* WORK TASK *
Reproduce the stretch of lines from the start of the records through the line containing "19: (888, 156)", both ends included, without the pictures.

* Point tracking data *

══════════

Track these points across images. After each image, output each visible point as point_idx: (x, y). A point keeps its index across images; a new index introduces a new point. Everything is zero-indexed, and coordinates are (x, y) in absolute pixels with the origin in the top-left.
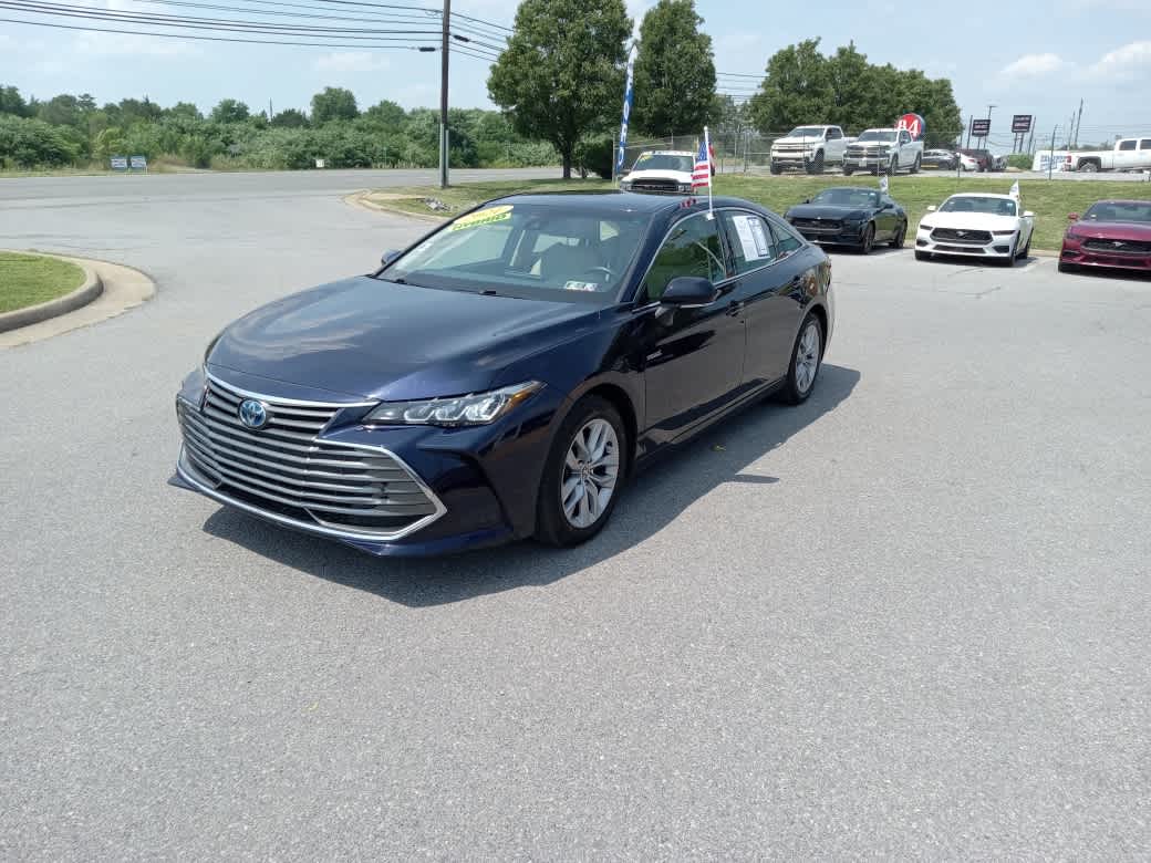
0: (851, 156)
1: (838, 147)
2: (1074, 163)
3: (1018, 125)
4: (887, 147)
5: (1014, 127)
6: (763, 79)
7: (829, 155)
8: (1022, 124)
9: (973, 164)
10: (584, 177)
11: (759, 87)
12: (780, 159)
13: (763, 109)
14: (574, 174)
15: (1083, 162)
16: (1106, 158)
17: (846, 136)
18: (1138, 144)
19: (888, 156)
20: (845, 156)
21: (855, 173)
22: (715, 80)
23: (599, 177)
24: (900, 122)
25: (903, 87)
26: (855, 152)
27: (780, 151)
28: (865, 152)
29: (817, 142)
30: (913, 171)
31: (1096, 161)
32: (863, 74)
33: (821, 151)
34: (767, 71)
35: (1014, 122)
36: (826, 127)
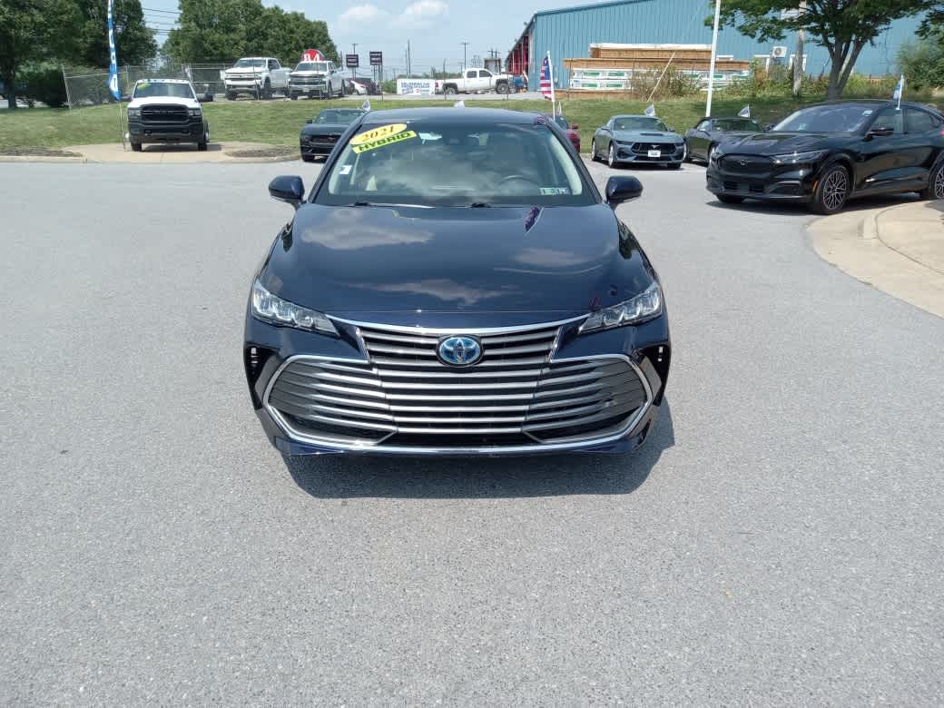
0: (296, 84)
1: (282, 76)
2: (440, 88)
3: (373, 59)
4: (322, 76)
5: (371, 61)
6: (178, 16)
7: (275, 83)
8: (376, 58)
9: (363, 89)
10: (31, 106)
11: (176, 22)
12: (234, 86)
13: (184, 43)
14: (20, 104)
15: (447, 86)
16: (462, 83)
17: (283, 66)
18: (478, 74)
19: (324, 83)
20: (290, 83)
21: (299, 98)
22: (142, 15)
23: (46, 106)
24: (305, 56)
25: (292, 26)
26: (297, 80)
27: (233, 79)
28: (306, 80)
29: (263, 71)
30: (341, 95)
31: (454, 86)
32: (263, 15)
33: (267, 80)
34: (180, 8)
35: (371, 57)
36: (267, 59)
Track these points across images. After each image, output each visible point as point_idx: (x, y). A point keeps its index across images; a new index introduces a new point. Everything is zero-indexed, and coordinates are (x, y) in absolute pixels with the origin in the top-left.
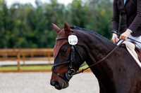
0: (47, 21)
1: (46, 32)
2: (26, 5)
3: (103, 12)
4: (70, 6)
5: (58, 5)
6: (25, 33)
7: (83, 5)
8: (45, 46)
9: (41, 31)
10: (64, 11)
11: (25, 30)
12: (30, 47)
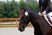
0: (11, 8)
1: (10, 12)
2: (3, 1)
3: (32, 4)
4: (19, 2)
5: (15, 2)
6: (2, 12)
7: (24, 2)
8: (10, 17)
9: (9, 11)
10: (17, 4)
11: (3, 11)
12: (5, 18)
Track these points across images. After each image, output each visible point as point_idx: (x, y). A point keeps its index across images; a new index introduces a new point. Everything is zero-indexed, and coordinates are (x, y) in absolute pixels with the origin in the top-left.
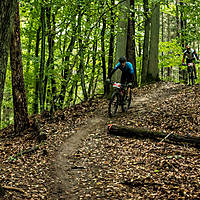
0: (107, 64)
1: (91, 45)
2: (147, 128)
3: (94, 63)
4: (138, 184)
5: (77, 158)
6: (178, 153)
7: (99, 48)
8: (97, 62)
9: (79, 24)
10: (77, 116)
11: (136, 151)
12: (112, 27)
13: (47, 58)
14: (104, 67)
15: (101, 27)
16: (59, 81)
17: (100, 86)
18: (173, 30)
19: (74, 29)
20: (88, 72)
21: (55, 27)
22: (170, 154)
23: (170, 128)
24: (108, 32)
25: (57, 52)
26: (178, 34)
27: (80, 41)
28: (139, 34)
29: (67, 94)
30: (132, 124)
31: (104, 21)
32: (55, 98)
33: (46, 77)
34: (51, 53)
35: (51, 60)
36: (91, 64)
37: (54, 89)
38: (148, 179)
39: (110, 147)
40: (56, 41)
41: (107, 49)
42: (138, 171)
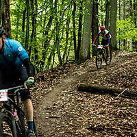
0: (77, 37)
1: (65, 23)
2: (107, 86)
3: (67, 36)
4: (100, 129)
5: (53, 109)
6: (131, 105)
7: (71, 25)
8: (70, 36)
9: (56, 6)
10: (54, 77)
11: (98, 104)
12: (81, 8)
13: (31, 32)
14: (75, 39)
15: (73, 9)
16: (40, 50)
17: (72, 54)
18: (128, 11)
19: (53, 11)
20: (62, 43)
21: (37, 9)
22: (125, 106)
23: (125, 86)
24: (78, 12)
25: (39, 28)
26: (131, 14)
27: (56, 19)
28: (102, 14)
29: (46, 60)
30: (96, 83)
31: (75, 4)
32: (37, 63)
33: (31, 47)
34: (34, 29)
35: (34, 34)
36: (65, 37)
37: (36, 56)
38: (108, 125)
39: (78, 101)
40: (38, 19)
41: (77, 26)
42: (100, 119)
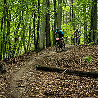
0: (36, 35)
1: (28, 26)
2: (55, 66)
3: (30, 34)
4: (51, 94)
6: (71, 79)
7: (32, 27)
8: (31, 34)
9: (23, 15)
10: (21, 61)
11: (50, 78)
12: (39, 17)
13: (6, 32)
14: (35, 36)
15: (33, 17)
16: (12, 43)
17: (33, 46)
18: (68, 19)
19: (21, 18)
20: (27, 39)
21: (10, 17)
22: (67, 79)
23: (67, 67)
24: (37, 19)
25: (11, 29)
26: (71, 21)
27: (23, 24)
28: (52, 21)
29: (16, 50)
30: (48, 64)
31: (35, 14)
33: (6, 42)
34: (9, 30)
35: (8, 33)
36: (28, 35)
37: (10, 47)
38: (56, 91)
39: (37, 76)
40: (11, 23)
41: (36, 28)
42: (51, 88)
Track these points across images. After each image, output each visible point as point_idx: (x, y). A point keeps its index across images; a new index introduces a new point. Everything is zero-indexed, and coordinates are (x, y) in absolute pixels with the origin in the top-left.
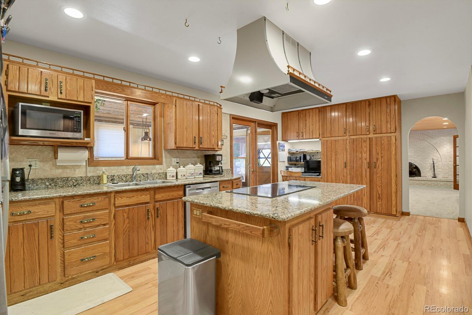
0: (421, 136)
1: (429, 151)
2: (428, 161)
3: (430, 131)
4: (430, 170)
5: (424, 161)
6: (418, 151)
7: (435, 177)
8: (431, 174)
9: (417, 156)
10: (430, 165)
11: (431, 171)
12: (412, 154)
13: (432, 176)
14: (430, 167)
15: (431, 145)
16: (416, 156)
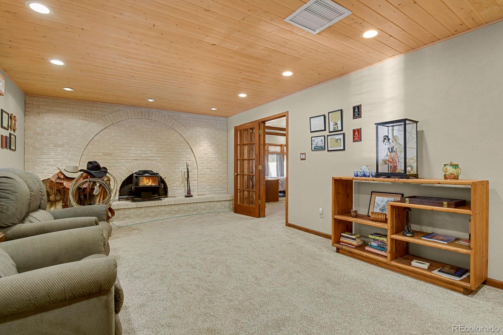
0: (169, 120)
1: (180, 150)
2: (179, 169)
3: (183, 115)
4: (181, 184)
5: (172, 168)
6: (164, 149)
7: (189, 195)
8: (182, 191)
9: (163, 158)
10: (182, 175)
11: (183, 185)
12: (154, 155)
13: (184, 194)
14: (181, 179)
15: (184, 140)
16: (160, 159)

══════════

* PROBLEM SOLUTION *
Track these points across images. After each image, output each visible point as point_idx: (x, y). A point keeps its index across images; a new index introduces a new point. Everything is zero-indexed, and coordinates are (x, y) in absolute pixels with the origin in the top-left.
0: (851, 156)
1: (838, 147)
2: (1074, 163)
3: (1018, 125)
4: (887, 147)
5: (1014, 127)
6: (763, 79)
7: (829, 155)
8: (1022, 124)
9: (973, 164)
10: (584, 177)
11: (759, 87)
12: (780, 159)
13: (763, 109)
14: (574, 174)
15: (1083, 162)
16: (1106, 158)
17: (846, 136)
18: (1138, 144)
19: (888, 156)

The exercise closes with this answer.